Plaintiff also complains that the Police Chief said he believed defendant's use of a weapon during the stop was proper. When plaintiff's counsel objected to the opinion, and asked that it be stricken, the court told counsel his point was made to the jury and to move on. The opinion came as no surprise to plaintiff as he was fully aware that the Police Chief considered defendant's use of a weapon to fall squarely within procedures to be followed in a motor vehicle stop. In the credibility charge the trial court gave, which was in accord with the Model Jury charge, jurors were told to consider bias in determining the weight to give to a witness's testimony. In light of the instruction, the statement, if error, appears harmless. The jurors can be safely assumed to have taken into account the Police Chief's relationship with both defendants.
As it progressed, the trial became contentious. During plaintiff's summation, defendants' counsel objected on several occasions. Plaintiff complains about one such instance when defendants' attorney said during plaintiff's summation that he was "ticked off" by what he characterized as plaintiff's attorney's misstatement of the evidence. Although the court instructed the jury about the substance of the objection, no mention was made of the language used. Trials can become highly emotional and at times attorneys are angered by their adversaries. Defendants' attorney's inappropriate remark is too innocuous to be considered to have unfairly influenced the jury.

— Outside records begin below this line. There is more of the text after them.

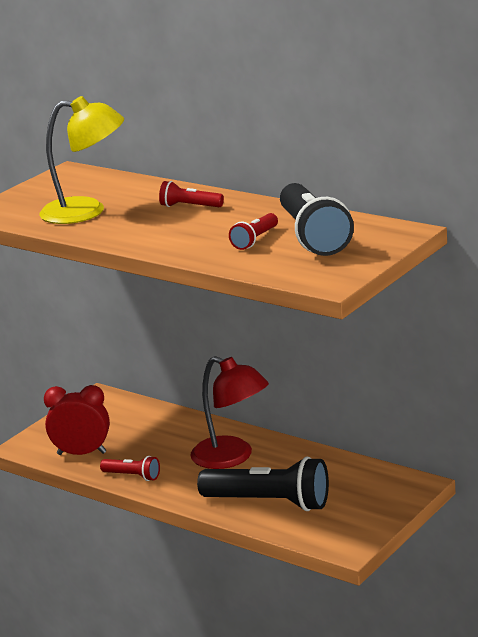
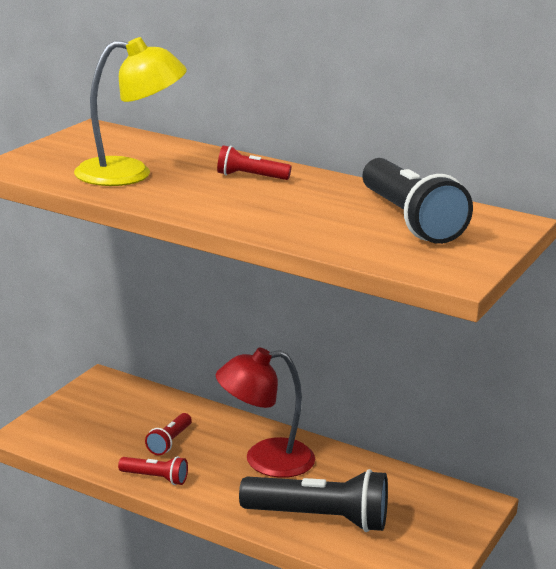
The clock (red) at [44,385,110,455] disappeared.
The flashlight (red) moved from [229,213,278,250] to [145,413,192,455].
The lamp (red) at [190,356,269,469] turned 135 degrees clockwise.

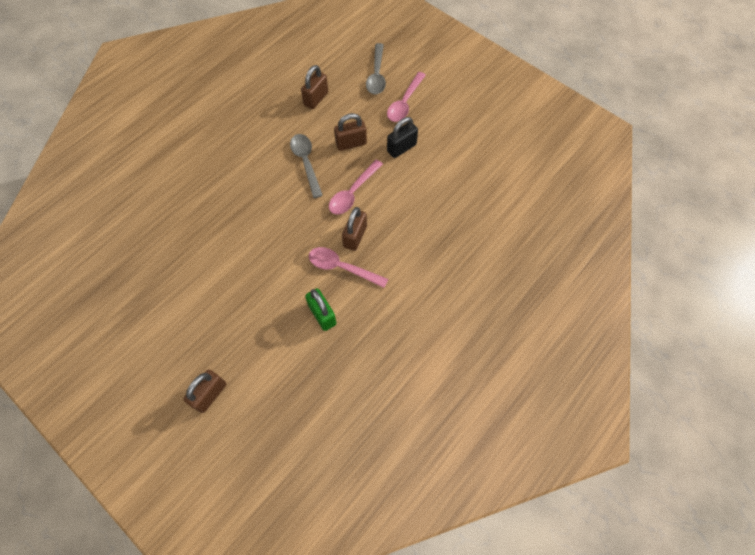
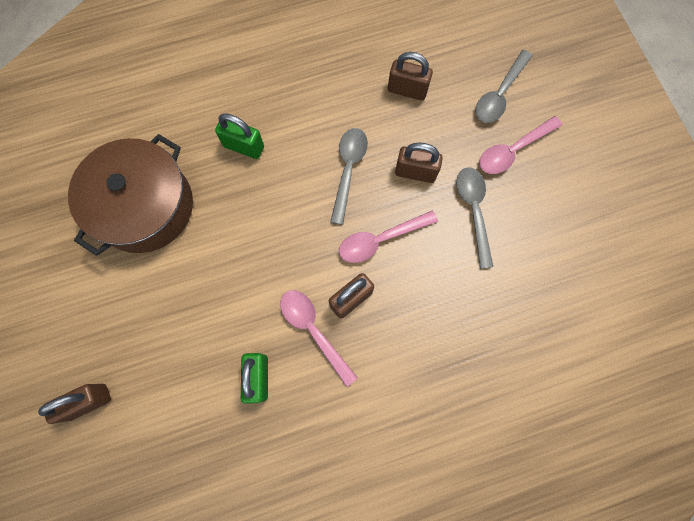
The pot (brown) at [68,134,193,256] appeared.
The padlock (green) at [215,113,264,159] appeared.
The padlock (black) at [387,117,418,158] was replaced by the spoon (grey) at [456,167,493,269].
The padlock (brown) at [301,65,328,109] turned 45 degrees clockwise.

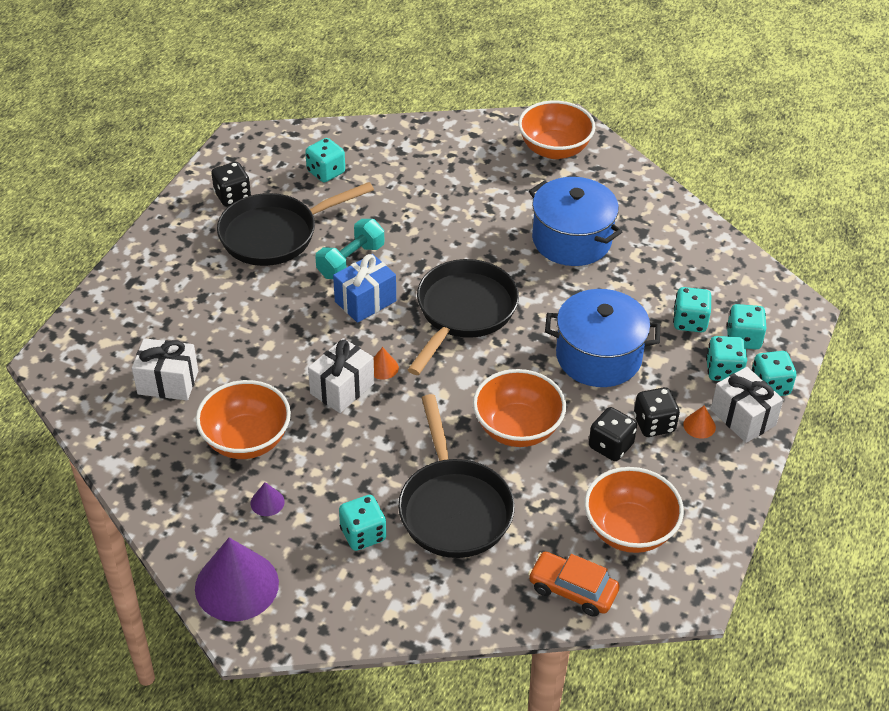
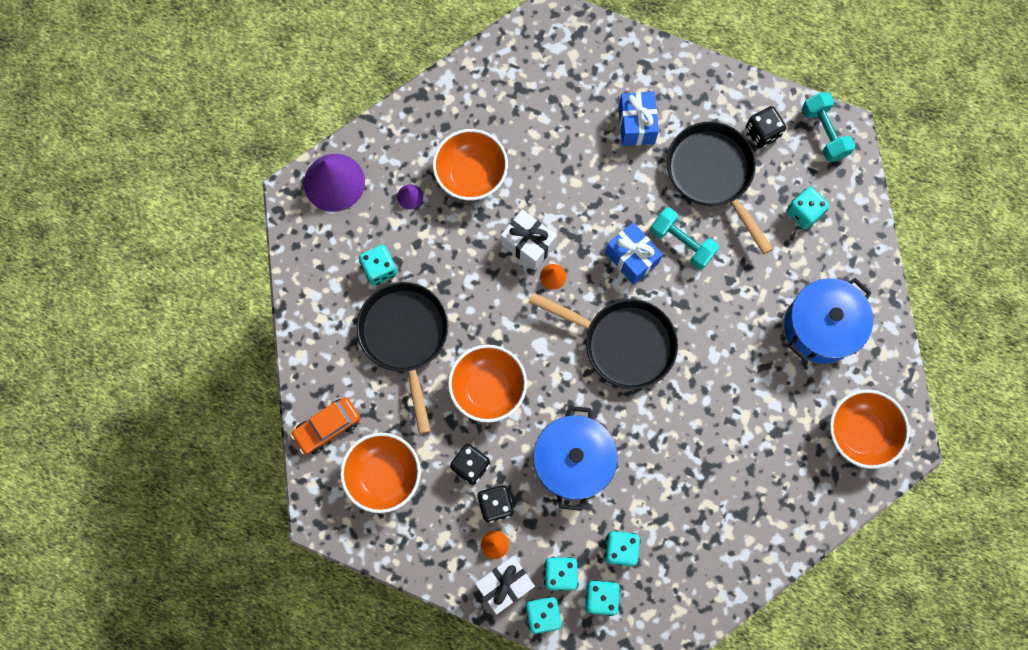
The gift (white) at [132,338,198,400] disappeared.
The gift (blue) at [618,92,659,146] appeared.
The dumbbell (turquoise) at [802,92,855,162] appeared.
The pot (blue) moved from [529,177,622,266] to [784,278,873,364].
The pan (black) at [398,394,515,558] turned 90 degrees clockwise.
The car (orange) at [528,552,620,617] turned 150 degrees counterclockwise.

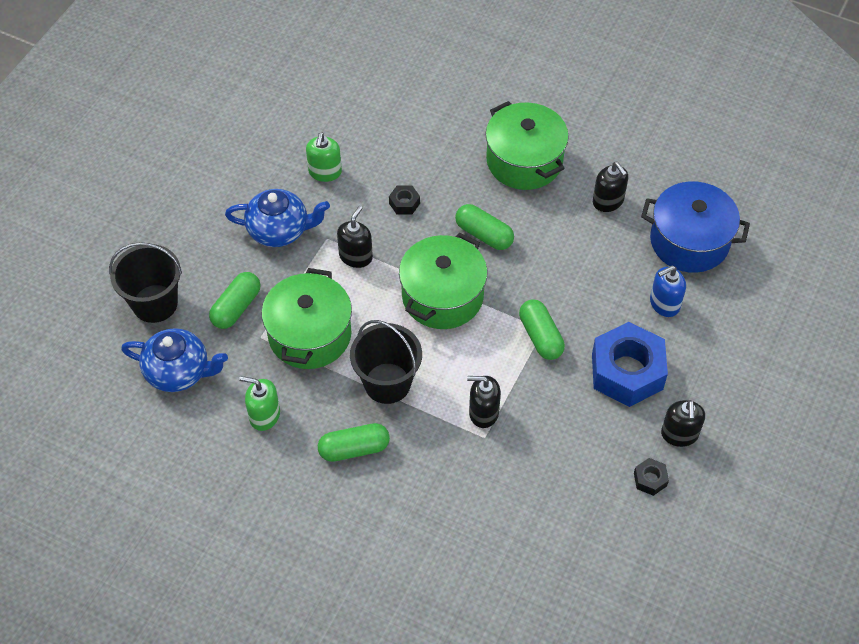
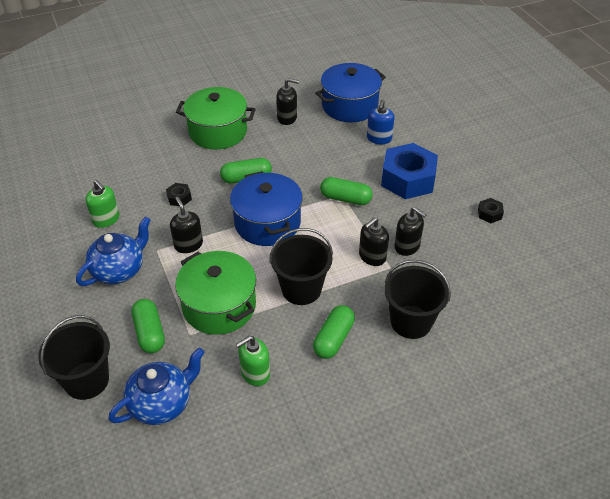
The bucket (black) at [385,260,451,339] appeared.
The soap dispenser (black) moved from [661,400,705,447] to [394,207,426,256].
The pot (green) at [399,233,487,329] became the pot (blue) at [230,171,303,246].

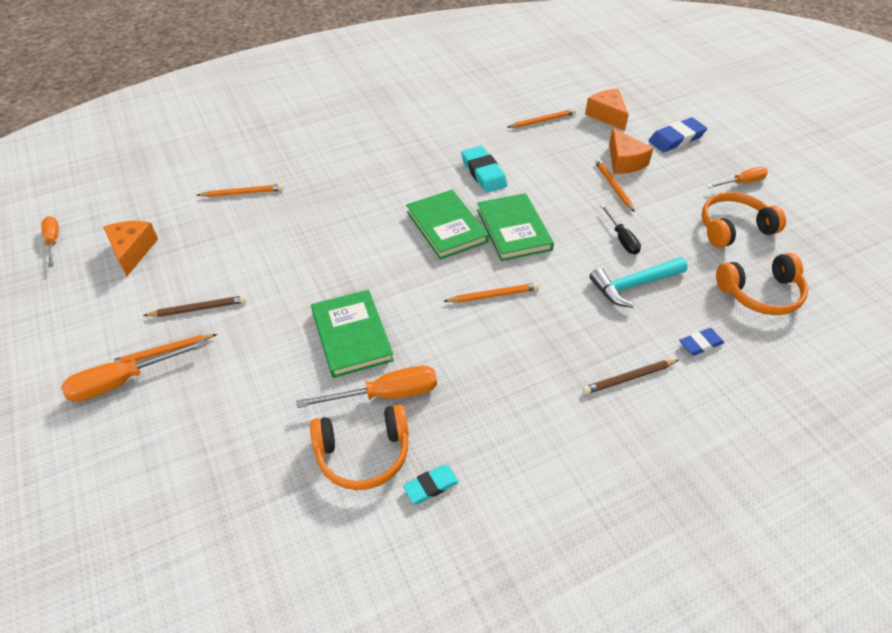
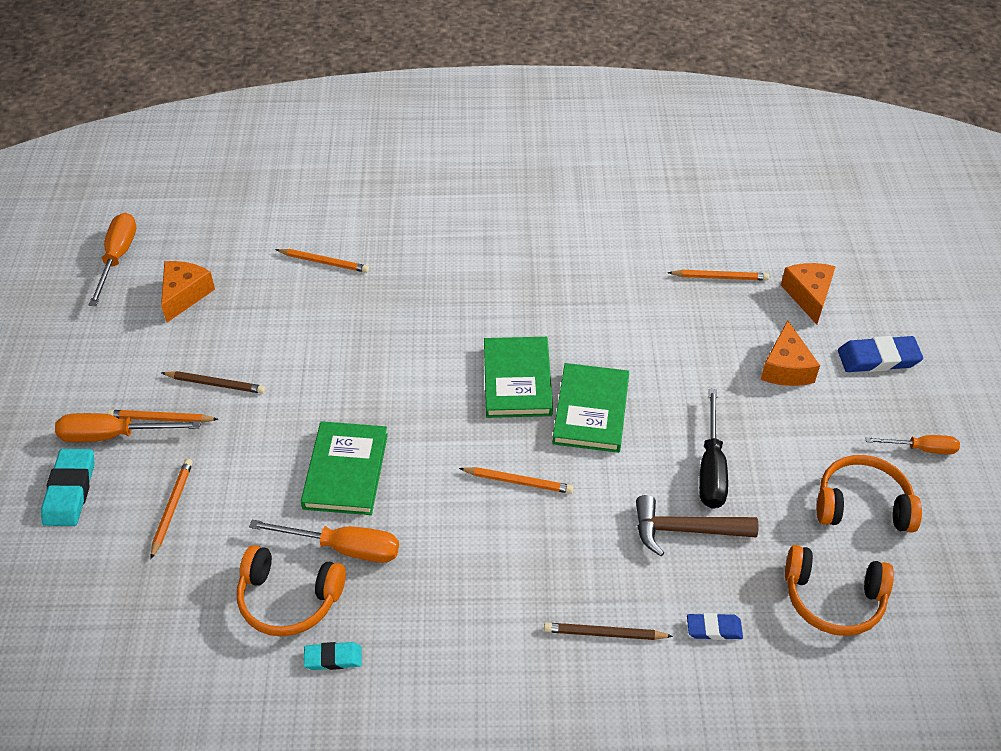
The eraser (turquoise) moved from [461,146,508,193] to [41,449,94,526].
The pencil (orange) moved from [595,158,635,212] to [151,459,193,559].
The hammer (turquoise) at [589,257,688,308] became the hammer (brown) at [636,495,759,556].
The screwdriver (orange) at [41,216,59,268] changed to 1.56 times the size.
The screwdriver (black) at [600,205,641,255] changed to 1.56 times the size.

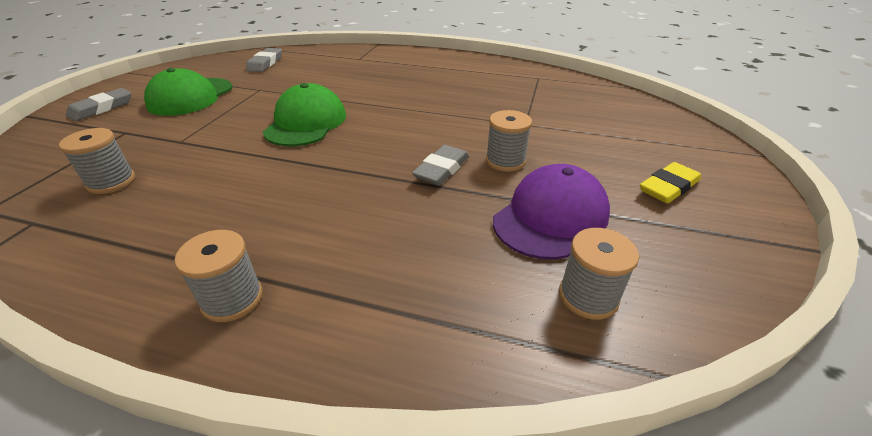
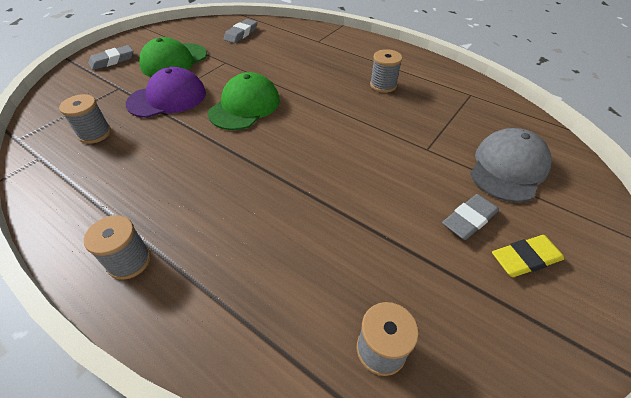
The cap (grey) at [470,128,552,202] appeared.
The eraser (grey) moved from [412,145,469,186] to [442,194,499,240].
The spool (grey) moved from [486,110,532,172] to [370,49,402,93].
The cap (purple) moved from [493,164,610,260] to [126,67,206,118].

That expression, like the other comments complained of, simply does not rise to the level of "extraneous considerations" having the capacity to unfairly influence the outcome of the trial. All are relatively minor when viewed in the context in which they were made. There was no error, harmless or otherwise, due to the making of the statements. Therefore there were no cumulative errors which would warrant reversal of the jury's verdict.
In light of the above, we will not address defendants' contentions that the court wrongfully excluded evidence of plaintiff's intoxication as the issue is moot. Neither will we reach the question of the admissibility of plaintiff's medical testimony.